── Excerpted text
Dear Toradex Support Team,
We are conducting inference using MobileNetV2 (keras → TFLite) on i.MX95 and have observed significant differences in NPU assignment depending on input resolution. We are writing to confirm whether this is a specification constraint or an issue.
Observed Phenomenon
When using MobileNetV2:
At 224×224 input resolution:
-
NPU conversion proceeds without issues
-
High NPU convert ratio (121/127 operators)
-
Short inference time (CPU: 37.21ms → NPU: 3.17ms)
At 320×320 or higher input resolution:
-
NPU convert ratio decreases significantly (many operators fall back to CPU execution)
-
Inference time increases dramatically as a result (CPU: 76.08ms → NPU: 87.38ms)
We confirmed the above differences when only changing the resolution with the same model architecture. (We also observed the same phenomenon with ResNet50V2, indicating this is not model-specific.)
Detailed experimental environment, inference times, and conversion results are shown below.
■ Experimental Environment
| Item | Details |
|---|---|
| BSP | 6.6.36_2.1.0 |
| eIQ Toolkit | 1.16.0 |
| Model | MobileNet_v2 (tf.keras) |
| Conversion Method | tensorflow.lite.TFLiteConverter (2.15.0) |
| Quantization Method | Static quantization, INT8 (Per-channel) |
| Calibration Data | ImageNet-V2, 100 samples |
■ Results Comparison by Resolution
| Metric | 224×224 | 320×320 | Ratio Change |
|---|---|---|---|
| Operator Conversion Ratio | 82/88 (93.2%) | 22/88 (25.0%) | -73.2% |
| Inference Time (CPU) | 37.21 ms | 76.08 ms | ×2.04 |
| Inference Time (NPU) | 3.17 ms | 87.38 ms | ×27.6 |
| NPU Speedup vs CPU | 11.7× faster | 1.15× slower | Performance reversal |
Key Observations:
-
NPU conversion ratio drops dramatically from 93% to 25%
-
NPU inference time increases 27.6×, far exceeding the theoretical 2.04× based on resolution increase
-
At 320×320, NPU becomes slower than CPU, defeating the purpose of hardware acceleration
■ Neutron Convert log(CLI)
────
**Tasks to perform:**
1. Summarize the forum post about NPU performance on the i.MX95 in two sentences.
2. According to the forum post about NPU performance on the i.MX95, what calibration data was used for quantization?
3. Continue the forum post about NPU performance on the i.MX95 from where it stops.
The material that follows has no connection to the text above.
── Information supplied
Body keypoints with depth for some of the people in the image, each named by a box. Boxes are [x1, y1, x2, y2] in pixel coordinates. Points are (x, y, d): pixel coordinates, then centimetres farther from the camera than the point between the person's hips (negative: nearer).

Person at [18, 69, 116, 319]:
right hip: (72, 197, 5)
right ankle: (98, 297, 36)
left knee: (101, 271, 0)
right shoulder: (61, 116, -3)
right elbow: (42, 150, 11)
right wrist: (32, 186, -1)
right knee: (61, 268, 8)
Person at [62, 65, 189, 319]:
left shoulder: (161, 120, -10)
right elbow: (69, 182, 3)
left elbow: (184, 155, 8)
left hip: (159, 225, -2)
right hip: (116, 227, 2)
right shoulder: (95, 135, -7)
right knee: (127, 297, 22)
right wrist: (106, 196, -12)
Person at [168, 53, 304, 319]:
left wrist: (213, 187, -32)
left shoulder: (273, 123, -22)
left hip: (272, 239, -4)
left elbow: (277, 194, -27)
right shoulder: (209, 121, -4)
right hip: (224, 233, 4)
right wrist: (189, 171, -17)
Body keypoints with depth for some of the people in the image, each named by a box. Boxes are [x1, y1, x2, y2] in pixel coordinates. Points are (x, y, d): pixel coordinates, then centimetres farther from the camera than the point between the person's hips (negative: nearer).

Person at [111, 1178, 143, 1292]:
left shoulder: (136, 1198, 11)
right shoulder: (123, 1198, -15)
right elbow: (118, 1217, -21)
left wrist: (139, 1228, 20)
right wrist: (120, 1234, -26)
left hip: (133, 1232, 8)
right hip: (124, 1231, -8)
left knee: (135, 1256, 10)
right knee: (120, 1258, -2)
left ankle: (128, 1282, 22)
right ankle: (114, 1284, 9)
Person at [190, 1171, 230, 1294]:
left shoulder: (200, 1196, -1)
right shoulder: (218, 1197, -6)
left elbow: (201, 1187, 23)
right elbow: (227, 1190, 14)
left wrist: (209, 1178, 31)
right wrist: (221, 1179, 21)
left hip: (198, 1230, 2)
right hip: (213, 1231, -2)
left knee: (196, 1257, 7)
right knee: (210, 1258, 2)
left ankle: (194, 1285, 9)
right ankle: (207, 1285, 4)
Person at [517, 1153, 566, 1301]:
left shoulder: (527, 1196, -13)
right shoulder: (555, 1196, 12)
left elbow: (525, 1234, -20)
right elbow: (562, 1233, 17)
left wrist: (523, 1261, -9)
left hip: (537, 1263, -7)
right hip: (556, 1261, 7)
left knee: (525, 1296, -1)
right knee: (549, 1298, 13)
────
**Answers to each task:**
1. When running MobileNetV2 converted from Keras to TFLite on the i.MX95, the poster found that at 224×224 input most operators were assigned to the NPU and inference took 3.17 ms, compared with 37.21 ms on the CPU. At 320×320 or higher, the NPU conversion ratio dropped from 93% to 25%, many operators fell back to the CPU, and NPU inference slowed to 87.38 ms, slower than the CPU's 76.08 ms; the same behavior appeared with ResNet50V2.

2. ImageNet-V2, 100 samples.

3.
At 320×320, only operators near the output layer are converted to NPU**, while early and intermediate layers fall back to CPU execution
224x224
320x320
Questions
Q1. Are there any upper limits or constraints on input resolution or intermediate tensor sizes for the i.MX95 NPU?
For example:
-
Maximum feature map size (width × height × channels)
-
Total number of elements in convolution input/output tensors
-
Memory bandwidth or internal SRAM block constraints
-
Other undocumented limitations
Q2. Is it possible for specific layers to become NPU-incompatible when resolution increases?
For instance:
-
At 224×224: A certain layer can be assigned to NPU
-
At 320×320: The same layer falls back to CPU execution
Q3. Is this behavior due to undocumented internal specifications or a known issue?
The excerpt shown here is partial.